● Study text:
Melkeneh Azize

Personal information
- Nationality: Ethiopian
- Born: 1 January 2005 (age 21)

Sport
- Sport: Athletics
- Event(s): 1500m, 3000m

Achievements and titles
- Personal best(s): 800m 1:48.62 (Bydgoszcz, 2021) 1500m: 3:33.74 (Heraglo, 2021) 3000m: 7:39.13 (London, 2024) 5000m: 13:22.59 (Rovereto, 2025) Road Mile: 4:10.36 (Boston, 2024) 5km: 13:15 (Lille, 2024) 10km: 27:44 (Castellon, 2025)

Medal record
Men's athletics
Representing Ethiopia
World U20 Championships
| Gold medal – first place | 2022 Cali | 3000m |
| Bronze medal – third place | 2021 Nairobi | 1500m |

= Melkeneh Azize =

Ethiopian athlete (born 2005)

Melkeneh Azize (born 1 January 2005) is an Ethiopian long-distance runner. In 2022, he became the World U20 Champion in the 3000 metres.

==Career==
He won the bronze medal at the 2021 IAAF World Junior Championships in Nairobi, Kenya in the 3000 metres. He won the gold medal at the 2022 IAAF World Junior Championships in Cali, Colombia in the 3000 metres. He was selected for the Ethiopia team for the 2023 World Athletics Championships.

● Dataset entries:

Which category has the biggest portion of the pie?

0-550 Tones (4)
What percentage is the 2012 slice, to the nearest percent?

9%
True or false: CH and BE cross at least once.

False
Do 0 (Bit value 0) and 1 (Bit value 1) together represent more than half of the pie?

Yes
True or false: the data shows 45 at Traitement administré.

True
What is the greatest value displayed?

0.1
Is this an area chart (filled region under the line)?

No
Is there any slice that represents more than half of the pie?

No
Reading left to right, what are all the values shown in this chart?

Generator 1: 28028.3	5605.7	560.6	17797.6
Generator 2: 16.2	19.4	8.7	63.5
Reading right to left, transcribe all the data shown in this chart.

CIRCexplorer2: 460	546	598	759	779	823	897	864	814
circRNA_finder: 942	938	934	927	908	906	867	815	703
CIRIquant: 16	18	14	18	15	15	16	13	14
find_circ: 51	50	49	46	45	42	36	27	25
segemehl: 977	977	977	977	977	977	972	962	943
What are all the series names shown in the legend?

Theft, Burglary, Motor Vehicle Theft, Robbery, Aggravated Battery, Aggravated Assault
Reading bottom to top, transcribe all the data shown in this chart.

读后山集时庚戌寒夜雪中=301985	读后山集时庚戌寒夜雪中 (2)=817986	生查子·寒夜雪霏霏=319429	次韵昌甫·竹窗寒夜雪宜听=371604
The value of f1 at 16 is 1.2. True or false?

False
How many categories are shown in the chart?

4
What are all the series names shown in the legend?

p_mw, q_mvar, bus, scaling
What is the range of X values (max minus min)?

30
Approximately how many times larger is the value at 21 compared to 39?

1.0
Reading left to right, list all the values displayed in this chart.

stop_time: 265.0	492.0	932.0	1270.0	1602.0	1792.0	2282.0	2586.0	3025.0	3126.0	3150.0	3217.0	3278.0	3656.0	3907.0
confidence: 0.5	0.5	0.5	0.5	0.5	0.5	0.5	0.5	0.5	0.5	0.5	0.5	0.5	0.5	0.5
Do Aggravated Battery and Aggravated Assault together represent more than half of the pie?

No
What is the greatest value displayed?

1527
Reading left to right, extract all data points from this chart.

● What this exercise asks:
a - What is the 10km personal best given in the Melkeneh Azize profile?
b - Please write out the passage of the Melkeneh Azize profile between "Achievements and titles" and "27:44 (Castellon, 2025)", inclusive, word for word.
The material comes from a different source than the Melkeneh Azize profile.

● Numbered responses:
a - 27:44, set in Castellon in 2025.

b -
Achievements and titles
- Personal best(s): 800m 1:48.62 (Bydgoszcz, 2021) 1500m: 3:33.74 (Heraglo, 2021) 3000m: 7:39.13 (London, 2024) 5000m: 13:22.59 (Rovereto, 2025) Road Mile: 4:10.36 (Boston, 2024) 5km: 13:15 (Lille, 2024) 10km: 27:44 (Castellon, 2025)